As you can tell from this brief synopsis, this is a story with an interesting twist. Although the premise seems simple at first, the way the plot plays with Melvin and creates a loveable, compelling, and completely obnoxious character is what makes this film so special. Jack Nicholson can pull all the registers in this film and play off all his facets and skills. One moment he is a dark, ominously threatening, powerful man who is ready to tear his neighbor to pieces, and the next moment he is a helpless and sick man on the verge of breaking. Every emotion a person like Melvin could possibly go through is represented in this film, and Jack Nicholson shines in his portrayal of all these nuances of human nature. The same is true for Helen Hunt, who throws in an incredibly personal and touching performance as a mother whose top priority is her child’s well-being, although in what is probably the only weakness in the otherwise superb and delicate script, the child leaves the overall picture halfway through the film. Every minute you feel her being torn between liking and despising the man who turns her life around with the snap of his fingers. Nicholson and Hunt have a strong chemistry in this movie that is clearly "as good as it gets" and immediately brings classic couples such as Humphrey Bogart and Ingrid Bergman to mind. Somehow the whole film has a magical feeling to it. The story feels fresh and is exceedingly well paced, without ever letting go of the viewer’s attention. James Brooks’ stylish direction and the complete production design is so atmospheric and truthful, it practically breathes Manhattan. The acting is so good that it easily elevates the film over any other comedy we have seen in theaters this year, making the film’s substantial running length some of the most enjoyable and entertaining 139 minutes in cinema.
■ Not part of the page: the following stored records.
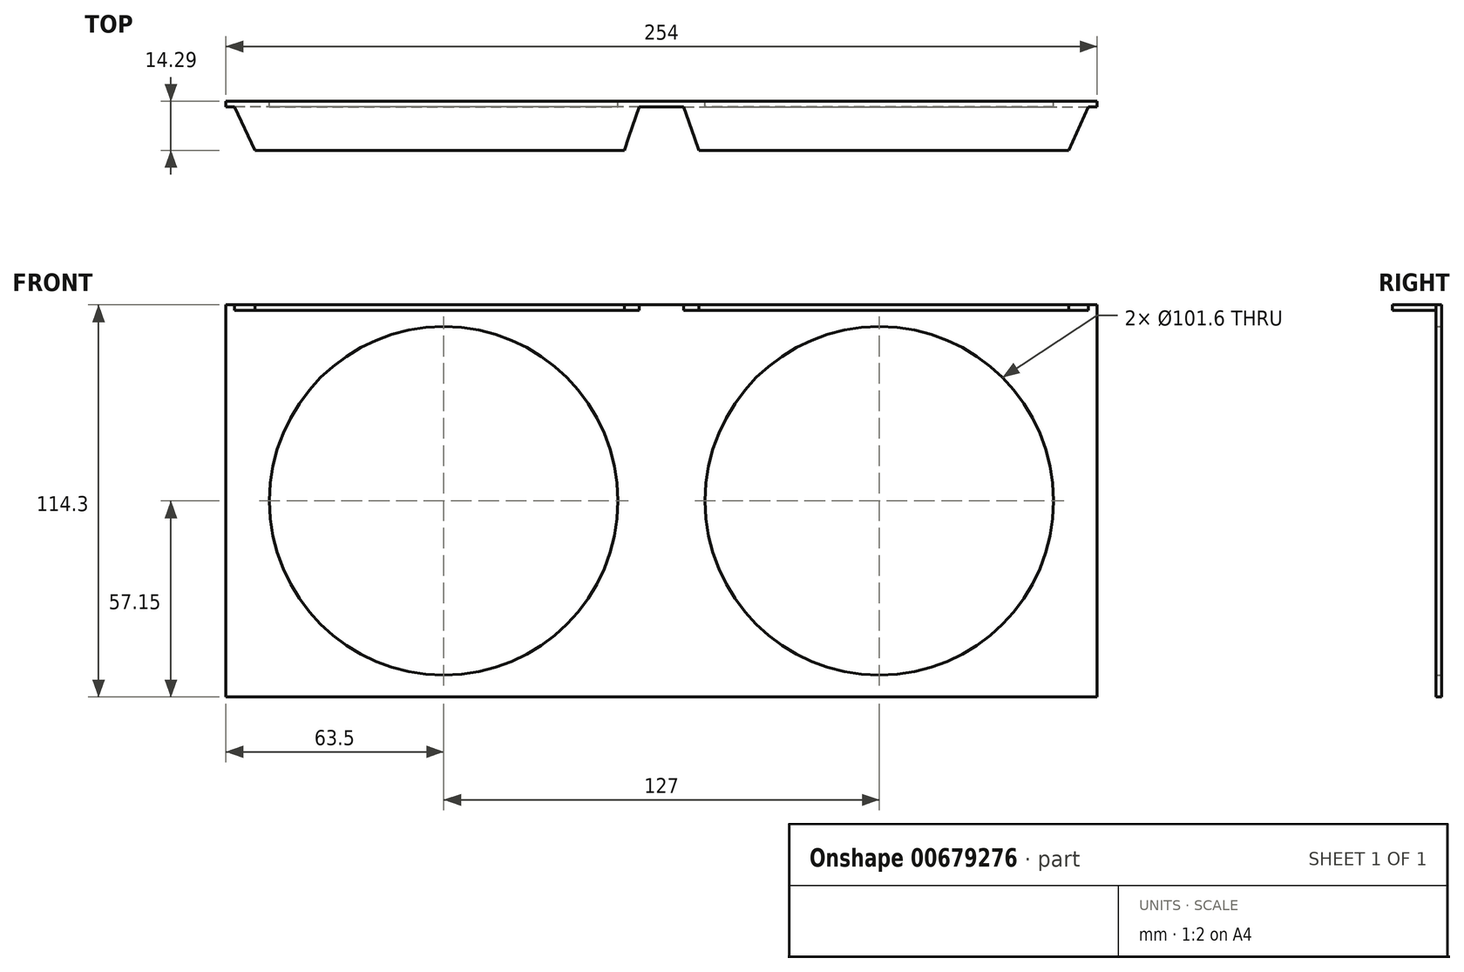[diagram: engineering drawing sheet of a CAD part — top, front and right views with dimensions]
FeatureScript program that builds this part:
annotation { "Feature Type Name" : "Feature", "Feature Type Description" : "" }
export const myFeature = defineFeature(function(context is Context, id is Id, definition is map)
    precondition{}
    {
        {
            var Q0;
            Q0=qCreatedBy(makeId("Front.planeOp"),FACE);
            var sketch = newSketch(context, id + "F0", { "sketchPlane" : qUnion([Q0])});
            skLineSegment(sketch, "E0.bottom", {"start": v(-127, -57.15) * mm, "end": v(127, -57.15) * mm});
            skLineSegment(sketch, "E0.top", {"start": v(-127, 57.15) * mm, "end": v(127, 57.15) * mm});
            skLineSegment(sketch, "E0.left", {"start": v(-127, -57.15) * mm, "end": v(-127, 57.15) * mm});
            skLineSegment(sketch, "E0.right", {"start": v(127, -57.15) * mm, "end": v(127, 57.15) * mm});
            skPoint(sketch, "E0.middle", {"position": v(0, 0) * mm});
            skCircle(sketch, "E1", {"center": v(63.5, 0) * mm, "radius": 50.8 * mm});
            skCircle(sketch, "E2", {"center": v(-63.5, 0) * mm, "radius": 50.8 * mm});
            skSolve(sketch);
        }
        {
            var Q0;
            Q0=qSketchRegion(id+"F0",true);
            extrude(context, id + "F1", {"entities" : qUnion([Q0]), "depth" : 1.59 * mm, "offsetDistance" : 25.4 * mm});
        }
        {
            var Q0;
            Q0=makeQuery(id+"F1.opExtrude","CAP_FACE",FACE,{"disambiguationData":[OSD([sQuery(id+"F0.wireOp",EDGE,"E0.bottom"),sQuery(id+"F0.wireOp",EDGE,"E0.top"),sQuery(id+"F0.wireOp",EDGE,"E0.left"),sQuery(id+"F0.wireOp",EDGE,"E0.right"),sQuery(id+"F0.wireOp",EDGE,"E1"),sQuery(id+"F0.wireOp",EDGE,"E2")])],"isStart":false});
            var sketch = newSketch(context, id + "F2", { "sketchPlane" : qUnion([Q0])});
            skPoint(sketch, "E3", {"position": v(-122.01, 57.15) * mm});
            skPoint(sketch, "E4", {"position": v(-9.5, 57.15) * mm});
            skPoint(sketch, "E5", {"position": v(9.59, 57.15) * mm});
            skPoint(sketch, "E6", {"position": v(121.82, 57.15) * mm});
            skLineSegment(sketch, "E7.bottom", {"start": v(-122.01, 57.15) * mm, "end": v(-9.5, 57.15) * mm});
            skLineSegment(sketch, "E7.top", {"start": v(-122.01, 55.56) * mm, "end": v(-9.5, 55.56) * mm});
            skLineSegment(sketch, "E7.right", {"start": v(-9.5, 57.15) * mm, "end": v(-9.5, 55.56) * mm});
            skLineSegment(sketch, "E8.bottom", {"start": v(9.59, 57.15) * mm, "end": v(121.82, 57.15) * mm});
            skLineSegment(sketch, "E8.top", {"start": v(9.59, 55.56) * mm, "end": v(121.82, 55.56) * mm});
            skLineSegment(sketch, "E8.left", {"start": v(9.59, 57.15) * mm, "end": v(9.59, 55.56) * mm});
            skLineSegment(sketch, "E9.bottom", {"start": v(-122.01, 55.56) * mm, "end": v(-124.52, 55.56) * mm});
            skLineSegment(sketch, "E9.top", {"start": v(-122.01, 57.15) * mm, "end": v(-124.52, 57.15) * mm});
            skLineSegment(sketch, "E9.right", {"start": v(-124.52, 55.56) * mm, "end": v(-124.52, 57.15) * mm});
            skLineSegment(sketch, "E10.bottom", {"start": v(121.82, 55.56) * mm, "end": v(124.49, 55.56) * mm});
            skLineSegment(sketch, "E10.top", {"start": v(121.82, 57.15) * mm, "end": v(124.49, 57.15) * mm});
            skLineSegment(sketch, "E10.right", {"start": v(124.49, 55.56) * mm, "end": v(124.49, 57.15) * mm});
            skSolve(sketch);
        }
        {
            var Q0;
            Q0=qSketchRegion(id+"F2",true);
            extrude(context, id + "F3", {"entities" : qUnion([Q0]), "operationType" : NewBodyOperationType.ADD, "depth" : 12.7 * mm, "offsetDistance" : 25.4 * mm});
        }
        {
            var Q0;
            Q0=makeQuery(id+"F3.boolean.opBoolean","MERGE",FACE,{"derivedFrom":[makeQuery(id+"F1.opExtrude","SWEPT_FACE",FACE,{"disambiguationData":[OSD([sQuery(id+"F0.wireOp",EDGE,"E0.top")])]}),makeQuery(id+"F3.opExtrude","SWEPT_FACE",FACE,{"disambiguationData":[OSD([sQuery(id+"F2.wireOp",EDGE,"E7.bottom"),sQuery(id+"F2.wireOp",EDGE,"E9.top")])]}),makeQuery(id+"F3.opExtrude","SWEPT_FACE",FACE,{"disambiguationData":[OSD([sQuery(id+"F2.wireOp",EDGE,"E8.bottom"),sQuery(id+"F2.wireOp",EDGE,"E10.top")])]})]});
            var sketch = newSketch(context, id + "F4", { "sketchPlane" : qUnion([Q0])});
            skLineSegment(sketch, "E11", {"start": v(-9.5, -1.59) * mm, "end": v(-9.5, -10.33) * mm});
            skLineSegment(sketch, "E12", {"start": v(-9.5, -10.33) * mm, "end": v(-6.47, -1.59) * mm});
            skLineSegment(sketch, "E13", {"start": v(-6.47, -1.59) * mm, "end": v(-9.5, -1.59) * mm});
            skLineSegment(sketch, "E14", {"start": v(9.59, -1.59) * mm, "end": v(9.59, -10.58) * mm});
            skLineSegment(sketch, "E15", {"start": v(9.59, -10.58) * mm, "end": v(6.46, -1.59) * mm});
            skLineSegment(sketch, "E16", {"start": v(6.46, -1.59) * mm, "end": v(9.59, -1.59) * mm});
            skSolve(sketch);
        }
        {
            var Q0;
            Q0 = qSketchRegion(id + "F4", true);
            extrude(context, id + "F5", {"entities" : qUnion([Q0]), "operationType" : NewBodyOperationType.ADD, "oppositeDirection" : true, "depth" : 1.59 * mm, "offsetDistance" : 25.4 * mm});
        }
        {
            var Q0;
            Q0=makeQuery(id+"F5.boolean.opBoolean","MERGE",FACE,{"derivedFrom":[makeQuery(id+"F3.boolean.opBoolean","MERGE",FACE,{"derivedFrom":[makeQuery(id+"F1.opExtrude","SWEPT_FACE",FACE,{"disambiguationData":[OSD([sQuery(id+"F0.wireOp",EDGE,"E0.top")])]}),makeQuery(id+"F3.opExtrude","SWEPT_FACE",FACE,{"disambiguationData":[OSD([sQuery(id+"F2.wireOp",EDGE,"E7.bottom"),sQuery(id+"F2.wireOp",EDGE,"E9.top")])]}),makeQuery(id+"F3.opExtrude","SWEPT_FACE",FACE,{"disambiguationData":[OSD([sQuery(id+"F2.wireOp",EDGE,"E8.bottom"),sQuery(id+"F2.wireOp",EDGE,"E10.top")])]})]}),makeQuery(id+"F5.opExtrude","CAP_FACE",FACE,{"disambiguationData":[OSD([sQuery(id+"F4.wireOp",EDGE,"E11"),sQuery(id+"F4.wireOp",EDGE,"E12"),sQuery(id+"F4.wireOp",EDGE,"E13")])],"isStart":true}),makeQuery(id+"F5.opExtrude","CAP_FACE",FACE,{"disambiguationData":[OSD([sQuery(id+"F4.wireOp",EDGE,"E14"),sQuery(id+"F4.wireOp",EDGE,"E15"),sQuery(id+"F4.wireOp",EDGE,"E16")])],"isStart":true})]});
            var sketch = newSketch(context, id + "F6", { "sketchPlane" : qUnion([Q0])});
            skLineSegment(sketch, "E17", {"start": v(-9.5, -14.29) * mm, "end": v(-10.9, -14.29) * mm});
            skLineSegment(sketch, "E18", {"start": v(-10.9, -14.29) * mm, "end": v(-9.5, -10.33) * mm});
            skLineSegment(sketch, "E19", {"start": v(-9.5, -10.33) * mm, "end": v(-9.5, -14.29) * mm});
            skLineSegment(sketch, "E20", {"start": v(9.59, -14.29) * mm, "end": v(10.89, -14.29) * mm});
            skLineSegment(sketch, "E21", {"start": v(10.89, -14.29) * mm, "end": v(9.59, -10.58) * mm});
            skLineSegment(sketch, "E22", {"start": v(9.59, -10.58) * mm, "end": v(9.59, -14.29) * mm});
            skSolve(sketch);
        }
        {
            var Q0;
            Q0 = qSketchRegion(id + "F6", true);
            extrude(context, id + "F7", {"entities" : qUnion([Q0]), "operationType" : NewBodyOperationType.REMOVE, "oppositeDirection" : true, "depth" : 25.4 * mm, "offsetDistance" : 25.4 * mm});
        }
        {
            var Q0;
            Q0=makeQuery(id+"F5.boolean.opBoolean","MERGE",FACE,{"derivedFrom":[makeQuery(id+"F3.boolean.opBoolean","MERGE",FACE,{"derivedFrom":[makeQuery(id+"F1.opExtrude","SWEPT_FACE",FACE,{"disambiguationData":[OSD([sQuery(id+"F0.wireOp",EDGE,"E0.top")])]}),makeQuery(id+"F3.opExtrude","SWEPT_FACE",FACE,{"disambiguationData":[OSD([sQuery(id+"F2.wireOp",EDGE,"E7.bottom"),sQuery(id+"F2.wireOp",EDGE,"E9.top")])]}),makeQuery(id+"F3.opExtrude","SWEPT_FACE",FACE,{"disambiguationData":[OSD([sQuery(id+"F2.wireOp",EDGE,"E8.bottom"),sQuery(id+"F2.wireOp",EDGE,"E10.top")])]})]}),makeQuery(id+"F5.opExtrude","CAP_FACE",FACE,{"disambiguationData":[OSD([sQuery(id+"F4.wireOp",EDGE,"E11"),sQuery(id+"F4.wireOp",EDGE,"E12"),sQuery(id+"F4.wireOp",EDGE,"E13")])],"isStart":true}),makeQuery(id+"F5.opExtrude","CAP_FACE",FACE,{"disambiguationData":[OSD([sQuery(id+"F4.wireOp",EDGE,"E14"),sQuery(id+"F4.wireOp",EDGE,"E15"),sQuery(id+"F4.wireOp",EDGE,"E16")])],"isStart":true})]});
            var sketch = newSketch(context, id + "F8", { "sketchPlane" : qUnion([Q0])});
            skLineSegment(sketch, "E23", {"start": v(-124.52, -1.59) * mm, "end": v(-118.56, -14.29) * mm});
            skLineSegment(sketch, "E24", {"start": v(-118.56, -14.29) * mm, "end": v(-124.52, -14.29) * mm});
            skLineSegment(sketch, "E25", {"start": v(-124.52, -14.29) * mm, "end": v(-124.52, -1.59) * mm});
            skLineSegment(sketch, "E26", {"start": v(124.49, -1.59) * mm, "end": v(118.7, -14.29) * mm});
            skLineSegment(sketch, "E27", {"start": v(118.7, -14.29) * mm, "end": v(124.49, -14.29) * mm});
            skLineSegment(sketch, "E28", {"start": v(124.49, -14.29) * mm, "end": v(124.49, -1.59) * mm});
            skSolve(sketch);
        }
        {
            var Q0;
            Q0 = qSketchRegion(id + "F8", true);
            extrude(context, id + "F9", {"entities" : qUnion([Q0]), "operationType" : NewBodyOperationType.REMOVE, "oppositeDirection" : true, "depth" : 25.4 * mm, "offsetDistance" : 25.4 * mm});
        }
    });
Columbia TriStar Home Video has released "As Good As It Gets" on a double-sided disc, containing both an anamorphic widescreen transfer and a pan&scan version of the film. The widescreen version restores the film’s original theatrical 1.85:1 aspect ratio and both transfers are excellent in sharpness and the level of detail they exhibit. The film transfer is clean with sharp edges and no noise. Colors are extremely natural with solid, deep blacks and plenty of detail in the shadows and dark areas. No signs of chroma noise or pixelation are found in this beautiful transfer.
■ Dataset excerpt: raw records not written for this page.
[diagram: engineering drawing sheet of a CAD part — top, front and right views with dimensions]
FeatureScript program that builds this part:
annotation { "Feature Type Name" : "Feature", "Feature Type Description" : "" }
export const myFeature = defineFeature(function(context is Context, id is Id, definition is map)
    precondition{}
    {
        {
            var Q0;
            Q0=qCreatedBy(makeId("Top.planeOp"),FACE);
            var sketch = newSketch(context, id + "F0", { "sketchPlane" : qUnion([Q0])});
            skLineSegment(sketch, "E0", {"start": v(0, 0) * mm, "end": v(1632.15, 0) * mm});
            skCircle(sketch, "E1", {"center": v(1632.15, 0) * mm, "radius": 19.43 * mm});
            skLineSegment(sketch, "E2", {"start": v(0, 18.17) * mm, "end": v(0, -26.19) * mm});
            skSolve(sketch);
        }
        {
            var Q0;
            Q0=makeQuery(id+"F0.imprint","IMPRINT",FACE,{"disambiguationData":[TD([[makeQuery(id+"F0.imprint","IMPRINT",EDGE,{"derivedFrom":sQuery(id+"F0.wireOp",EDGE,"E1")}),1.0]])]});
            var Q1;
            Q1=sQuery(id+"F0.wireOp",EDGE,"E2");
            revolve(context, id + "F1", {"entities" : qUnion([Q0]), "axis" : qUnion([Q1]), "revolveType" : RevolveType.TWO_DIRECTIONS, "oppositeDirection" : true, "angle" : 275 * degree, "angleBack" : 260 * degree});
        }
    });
"As Good As It Gets" features a 5.1 channel Dolby Digital soundtrack that is oftentimes bustling with activity. It nicely reproduces the big city activity with very good spatial integration, breathing life in the ambient soundtrack. The film is also carried through Hans Zimmer’s emotional music score that nicely reflects the subtle changes in emotions the story creates, without giving away hints. The disc also contains a commentary track with director James Brooks, Jack Nicholson, Helen Hunt, and Greg Kinnear that is both amusing and interesting, and fills in quite a bit of background on this romantic comedy.
Of course, when I started watching "As Good As It Gets", expectations were extremely high. I had seen the Oscar and Golden Globe Awards and knew about the stir the film caused. Never did I expect a film that was so tight and well done, however. Even with my guard up, the film caught me completely by surprise and I enjoyed every single minute of it. Perhaps what impresses me the most about it is that the film is neither dark nor negative. There is no "ultimate bad guy", there is no killing and there is no sinister atmosphere anywhere in this film, although the main issue the film deals with is of a rather serious nature. It makes for a very relaxing experience while at the same time reminding us just how intimately vulnerable, intrinsically "original" and eccentric we all are. If you intend to buy only one disc in the next months, make sure it is this one. "As Good As It Gets" is a masterpiece and a heartfelt comedy without silly slapstick humor.